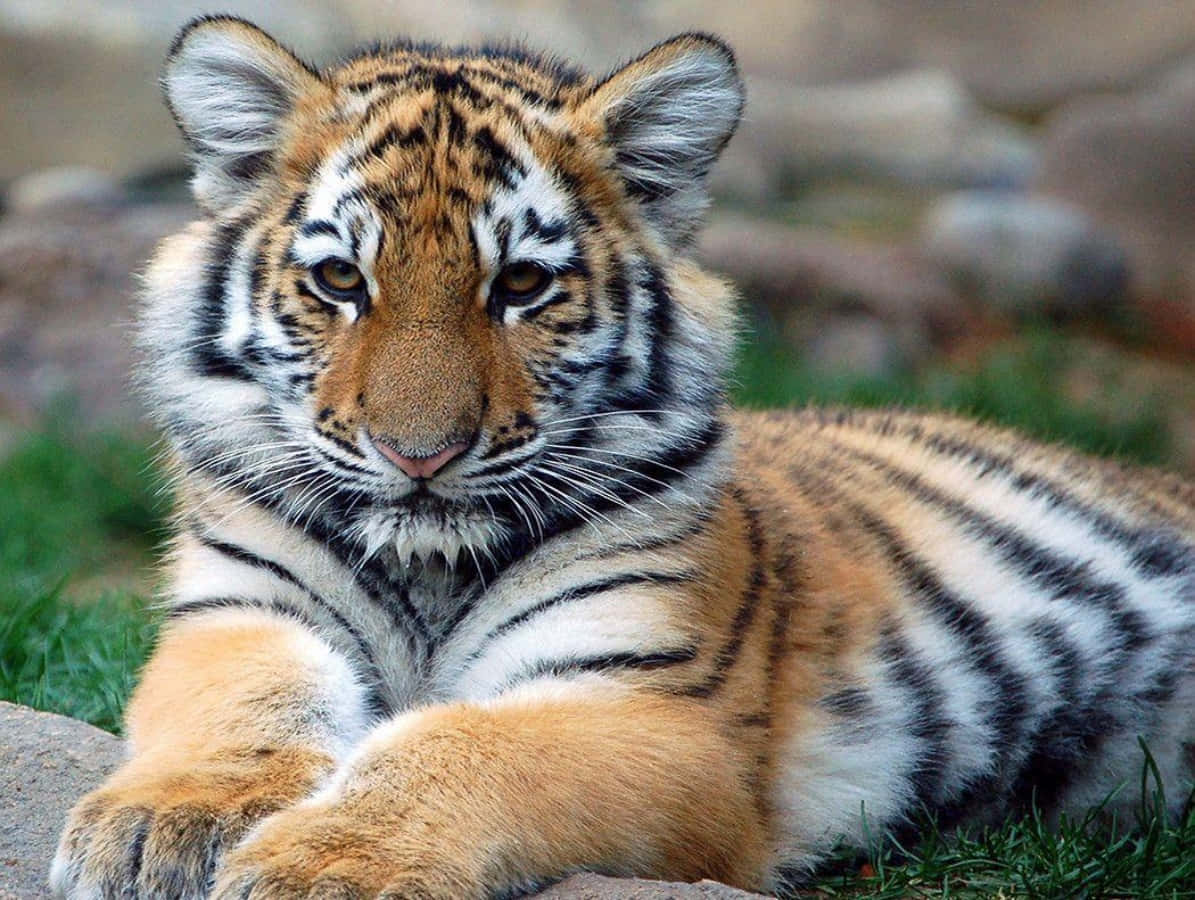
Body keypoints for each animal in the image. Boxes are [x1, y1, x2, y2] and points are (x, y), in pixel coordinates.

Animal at [50, 14, 1195, 900]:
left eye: (519, 286)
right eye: (340, 281)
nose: (419, 455)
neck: (426, 565)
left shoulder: (653, 712)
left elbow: (457, 746)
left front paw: (328, 865)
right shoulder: (241, 611)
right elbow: (240, 706)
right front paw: (163, 825)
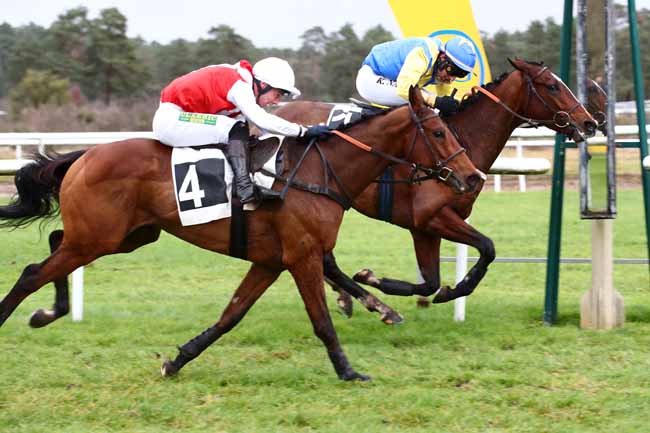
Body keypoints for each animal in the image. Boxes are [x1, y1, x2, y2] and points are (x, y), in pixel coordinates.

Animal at [0, 86, 484, 381]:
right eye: (438, 131)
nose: (473, 176)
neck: (316, 171)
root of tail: (83, 156)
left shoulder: (270, 261)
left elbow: (230, 315)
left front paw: (178, 360)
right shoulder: (302, 256)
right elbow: (322, 321)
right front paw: (349, 371)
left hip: (126, 236)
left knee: (52, 247)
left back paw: (49, 311)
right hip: (99, 238)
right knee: (32, 272)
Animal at [273, 58, 598, 321]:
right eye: (552, 86)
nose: (589, 122)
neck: (461, 140)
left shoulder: (424, 229)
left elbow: (431, 281)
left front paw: (383, 282)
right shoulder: (431, 218)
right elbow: (487, 247)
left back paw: (343, 296)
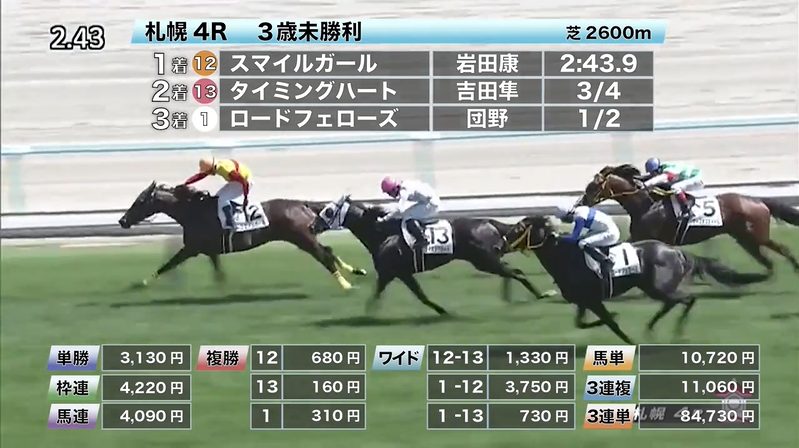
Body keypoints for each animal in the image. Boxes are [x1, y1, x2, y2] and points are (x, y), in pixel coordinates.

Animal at [117, 181, 367, 289]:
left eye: (140, 201)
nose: (122, 221)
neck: (193, 211)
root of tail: (301, 204)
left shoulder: (191, 248)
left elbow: (168, 264)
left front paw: (141, 282)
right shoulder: (209, 251)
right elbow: (218, 272)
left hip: (302, 238)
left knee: (324, 256)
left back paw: (345, 284)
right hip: (306, 237)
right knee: (328, 251)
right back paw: (356, 271)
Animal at [309, 194, 553, 315]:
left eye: (328, 211)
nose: (311, 226)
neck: (382, 233)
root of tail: (488, 222)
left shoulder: (389, 272)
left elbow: (379, 295)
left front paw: (368, 315)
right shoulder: (401, 274)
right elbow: (420, 296)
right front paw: (442, 310)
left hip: (485, 260)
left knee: (516, 272)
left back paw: (542, 295)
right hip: (489, 259)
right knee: (512, 272)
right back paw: (510, 298)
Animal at [504, 215, 770, 343]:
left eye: (519, 228)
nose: (501, 242)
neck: (567, 257)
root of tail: (676, 251)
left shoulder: (593, 300)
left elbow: (610, 322)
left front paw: (627, 337)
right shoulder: (584, 301)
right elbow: (582, 324)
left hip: (658, 286)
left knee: (687, 299)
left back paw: (675, 332)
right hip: (653, 287)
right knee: (673, 302)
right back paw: (652, 329)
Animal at [577, 164, 799, 275]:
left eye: (593, 187)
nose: (581, 202)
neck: (647, 205)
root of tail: (758, 201)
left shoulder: (644, 237)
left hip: (756, 235)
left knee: (782, 250)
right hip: (745, 238)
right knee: (767, 261)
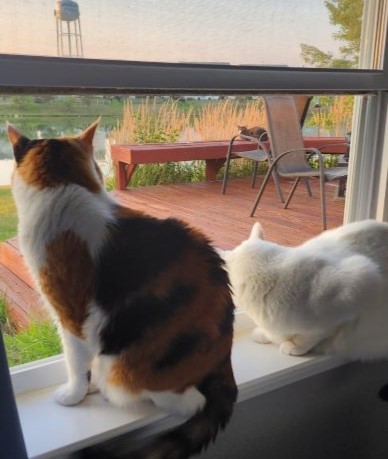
● ● ●
DIRECTIONS FOR THIS TASK> Word for word, restate the lines above from the first through the one that contains "left front paw: (328, 865)", and exclude all pictures.

ANSWER TO THE PROBLEM>
Body keypoints for each animal in the image. Boxes are [x1, y1, x2, y2] and points are (x, y), in pixel coordinates.

Animal at [50, 14, 1195, 900]:
left eye: (519, 286)
right eye: (340, 281)
nose: (419, 455)
neck: (426, 565)
left shoulder: (653, 712)
left elbow: (457, 746)
left front paw: (328, 865)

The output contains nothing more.